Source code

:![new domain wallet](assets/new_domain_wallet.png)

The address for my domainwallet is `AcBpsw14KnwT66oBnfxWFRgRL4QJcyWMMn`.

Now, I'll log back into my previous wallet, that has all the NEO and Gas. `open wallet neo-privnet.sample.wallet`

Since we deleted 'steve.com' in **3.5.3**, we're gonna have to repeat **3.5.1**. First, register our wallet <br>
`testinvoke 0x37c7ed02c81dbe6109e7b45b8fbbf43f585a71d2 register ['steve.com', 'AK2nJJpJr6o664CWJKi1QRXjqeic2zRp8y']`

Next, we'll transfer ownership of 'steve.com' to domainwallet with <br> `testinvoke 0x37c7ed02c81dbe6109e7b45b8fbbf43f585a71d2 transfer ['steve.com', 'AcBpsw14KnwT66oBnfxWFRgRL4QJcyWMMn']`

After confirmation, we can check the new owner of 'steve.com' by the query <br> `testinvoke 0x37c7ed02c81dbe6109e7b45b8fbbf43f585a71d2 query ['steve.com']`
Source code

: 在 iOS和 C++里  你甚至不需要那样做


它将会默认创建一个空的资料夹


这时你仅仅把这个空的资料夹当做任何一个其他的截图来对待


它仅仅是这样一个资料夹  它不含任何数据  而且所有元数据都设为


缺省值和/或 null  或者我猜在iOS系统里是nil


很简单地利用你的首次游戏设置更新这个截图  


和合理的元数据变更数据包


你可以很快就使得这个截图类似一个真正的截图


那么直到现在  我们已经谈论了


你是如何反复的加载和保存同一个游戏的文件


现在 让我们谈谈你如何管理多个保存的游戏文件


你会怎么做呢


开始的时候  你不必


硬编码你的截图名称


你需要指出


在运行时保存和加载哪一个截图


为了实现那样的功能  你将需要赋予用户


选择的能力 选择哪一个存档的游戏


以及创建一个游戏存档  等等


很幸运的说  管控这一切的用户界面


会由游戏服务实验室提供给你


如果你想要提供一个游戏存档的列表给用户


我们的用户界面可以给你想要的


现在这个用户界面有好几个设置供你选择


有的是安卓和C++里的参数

==

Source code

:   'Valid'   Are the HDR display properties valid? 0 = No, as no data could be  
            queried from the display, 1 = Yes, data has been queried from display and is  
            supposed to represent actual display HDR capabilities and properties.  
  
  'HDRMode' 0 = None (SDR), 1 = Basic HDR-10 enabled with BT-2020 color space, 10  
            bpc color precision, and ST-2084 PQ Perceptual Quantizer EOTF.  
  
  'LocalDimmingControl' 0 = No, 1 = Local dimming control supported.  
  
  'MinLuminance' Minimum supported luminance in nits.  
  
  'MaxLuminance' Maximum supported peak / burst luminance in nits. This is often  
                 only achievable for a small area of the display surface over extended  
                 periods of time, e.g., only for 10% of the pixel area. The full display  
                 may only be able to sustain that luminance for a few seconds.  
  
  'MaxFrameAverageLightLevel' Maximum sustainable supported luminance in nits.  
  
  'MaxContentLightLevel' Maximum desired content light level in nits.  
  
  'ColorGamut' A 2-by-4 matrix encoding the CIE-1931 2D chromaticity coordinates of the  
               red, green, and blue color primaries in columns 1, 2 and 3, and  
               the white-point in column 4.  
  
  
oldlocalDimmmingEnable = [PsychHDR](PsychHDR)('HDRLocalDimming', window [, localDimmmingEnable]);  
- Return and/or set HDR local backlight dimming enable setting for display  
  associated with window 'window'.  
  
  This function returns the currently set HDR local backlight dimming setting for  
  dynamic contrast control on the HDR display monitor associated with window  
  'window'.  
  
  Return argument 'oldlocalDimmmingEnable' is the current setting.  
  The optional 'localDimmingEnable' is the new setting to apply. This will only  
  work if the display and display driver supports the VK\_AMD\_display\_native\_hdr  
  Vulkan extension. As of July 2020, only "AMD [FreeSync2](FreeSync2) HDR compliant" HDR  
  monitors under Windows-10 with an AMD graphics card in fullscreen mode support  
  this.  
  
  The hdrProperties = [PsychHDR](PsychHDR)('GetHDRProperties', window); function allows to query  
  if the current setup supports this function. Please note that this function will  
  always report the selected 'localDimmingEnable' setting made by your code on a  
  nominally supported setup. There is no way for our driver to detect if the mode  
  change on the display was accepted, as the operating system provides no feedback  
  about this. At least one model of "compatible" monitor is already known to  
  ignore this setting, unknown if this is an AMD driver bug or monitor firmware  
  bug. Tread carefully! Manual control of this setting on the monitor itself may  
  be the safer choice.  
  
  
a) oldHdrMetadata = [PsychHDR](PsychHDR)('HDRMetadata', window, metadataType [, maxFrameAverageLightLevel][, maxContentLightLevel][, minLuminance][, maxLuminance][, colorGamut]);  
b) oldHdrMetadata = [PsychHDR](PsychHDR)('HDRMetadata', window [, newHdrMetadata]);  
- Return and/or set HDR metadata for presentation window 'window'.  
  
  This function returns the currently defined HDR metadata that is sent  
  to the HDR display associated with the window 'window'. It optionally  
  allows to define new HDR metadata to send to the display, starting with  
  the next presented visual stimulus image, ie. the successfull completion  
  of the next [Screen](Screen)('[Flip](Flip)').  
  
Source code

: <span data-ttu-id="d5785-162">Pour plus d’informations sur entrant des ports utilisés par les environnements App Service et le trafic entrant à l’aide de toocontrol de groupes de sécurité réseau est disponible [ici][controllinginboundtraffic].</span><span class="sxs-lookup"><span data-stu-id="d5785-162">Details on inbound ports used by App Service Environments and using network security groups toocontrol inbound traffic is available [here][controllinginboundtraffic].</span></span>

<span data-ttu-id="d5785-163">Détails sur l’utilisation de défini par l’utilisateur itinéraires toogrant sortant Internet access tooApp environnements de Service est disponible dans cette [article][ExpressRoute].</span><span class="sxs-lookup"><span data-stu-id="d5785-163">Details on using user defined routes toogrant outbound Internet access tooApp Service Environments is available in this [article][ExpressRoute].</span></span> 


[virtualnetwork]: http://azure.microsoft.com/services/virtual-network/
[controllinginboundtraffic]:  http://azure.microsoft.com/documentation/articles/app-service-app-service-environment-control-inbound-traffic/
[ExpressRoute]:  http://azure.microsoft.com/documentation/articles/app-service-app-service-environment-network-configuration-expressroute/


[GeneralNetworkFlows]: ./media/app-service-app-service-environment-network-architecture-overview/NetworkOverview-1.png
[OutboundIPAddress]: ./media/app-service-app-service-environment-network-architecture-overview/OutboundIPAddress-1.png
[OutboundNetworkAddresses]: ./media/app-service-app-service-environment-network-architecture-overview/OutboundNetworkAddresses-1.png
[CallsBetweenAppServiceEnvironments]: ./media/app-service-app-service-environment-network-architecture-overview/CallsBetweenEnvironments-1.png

* * *

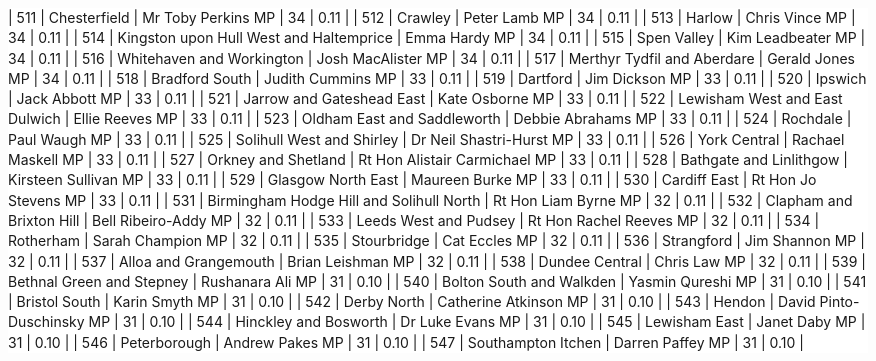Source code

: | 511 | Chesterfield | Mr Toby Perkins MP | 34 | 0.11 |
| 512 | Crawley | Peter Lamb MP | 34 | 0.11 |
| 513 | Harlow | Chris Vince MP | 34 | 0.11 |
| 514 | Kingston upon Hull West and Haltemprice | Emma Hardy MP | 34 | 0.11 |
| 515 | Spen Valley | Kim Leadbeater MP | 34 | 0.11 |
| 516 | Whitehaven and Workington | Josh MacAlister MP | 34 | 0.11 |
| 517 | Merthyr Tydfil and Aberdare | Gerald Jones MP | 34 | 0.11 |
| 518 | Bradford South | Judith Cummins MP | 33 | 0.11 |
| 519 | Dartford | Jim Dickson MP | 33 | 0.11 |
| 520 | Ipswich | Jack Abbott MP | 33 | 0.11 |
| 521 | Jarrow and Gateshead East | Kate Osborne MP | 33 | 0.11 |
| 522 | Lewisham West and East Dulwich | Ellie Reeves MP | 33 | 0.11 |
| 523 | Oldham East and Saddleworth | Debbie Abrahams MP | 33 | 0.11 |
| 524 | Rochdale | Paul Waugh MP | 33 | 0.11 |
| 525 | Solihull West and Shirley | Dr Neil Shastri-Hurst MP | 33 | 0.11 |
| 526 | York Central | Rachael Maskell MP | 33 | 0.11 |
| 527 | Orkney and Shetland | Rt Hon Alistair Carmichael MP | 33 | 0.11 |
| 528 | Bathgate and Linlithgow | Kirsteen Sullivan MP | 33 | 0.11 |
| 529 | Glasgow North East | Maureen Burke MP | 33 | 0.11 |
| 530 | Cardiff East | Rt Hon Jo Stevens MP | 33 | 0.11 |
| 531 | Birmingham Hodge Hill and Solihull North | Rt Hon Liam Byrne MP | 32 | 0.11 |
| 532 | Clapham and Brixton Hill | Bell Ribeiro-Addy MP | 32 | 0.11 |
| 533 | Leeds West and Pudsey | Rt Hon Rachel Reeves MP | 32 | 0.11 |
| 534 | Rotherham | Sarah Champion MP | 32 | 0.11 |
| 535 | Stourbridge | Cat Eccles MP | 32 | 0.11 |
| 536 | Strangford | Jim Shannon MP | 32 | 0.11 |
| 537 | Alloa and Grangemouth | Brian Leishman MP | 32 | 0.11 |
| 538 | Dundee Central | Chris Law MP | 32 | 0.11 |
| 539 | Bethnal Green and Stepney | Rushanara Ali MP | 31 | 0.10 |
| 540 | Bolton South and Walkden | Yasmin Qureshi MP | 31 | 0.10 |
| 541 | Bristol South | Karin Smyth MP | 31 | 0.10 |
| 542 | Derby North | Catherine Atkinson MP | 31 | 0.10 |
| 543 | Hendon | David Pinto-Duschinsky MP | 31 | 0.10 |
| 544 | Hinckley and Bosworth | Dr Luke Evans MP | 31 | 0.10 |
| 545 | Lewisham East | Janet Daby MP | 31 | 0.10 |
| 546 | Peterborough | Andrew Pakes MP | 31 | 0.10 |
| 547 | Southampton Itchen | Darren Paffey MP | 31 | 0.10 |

__Work to be completed__:
When the word "will" appears in a line of the listing, copy that line.

__Solution__:
  The optional 'localDimmingEnable' is the new setting to apply. This will only  
  if the current setup supports this function. Please note that this function will  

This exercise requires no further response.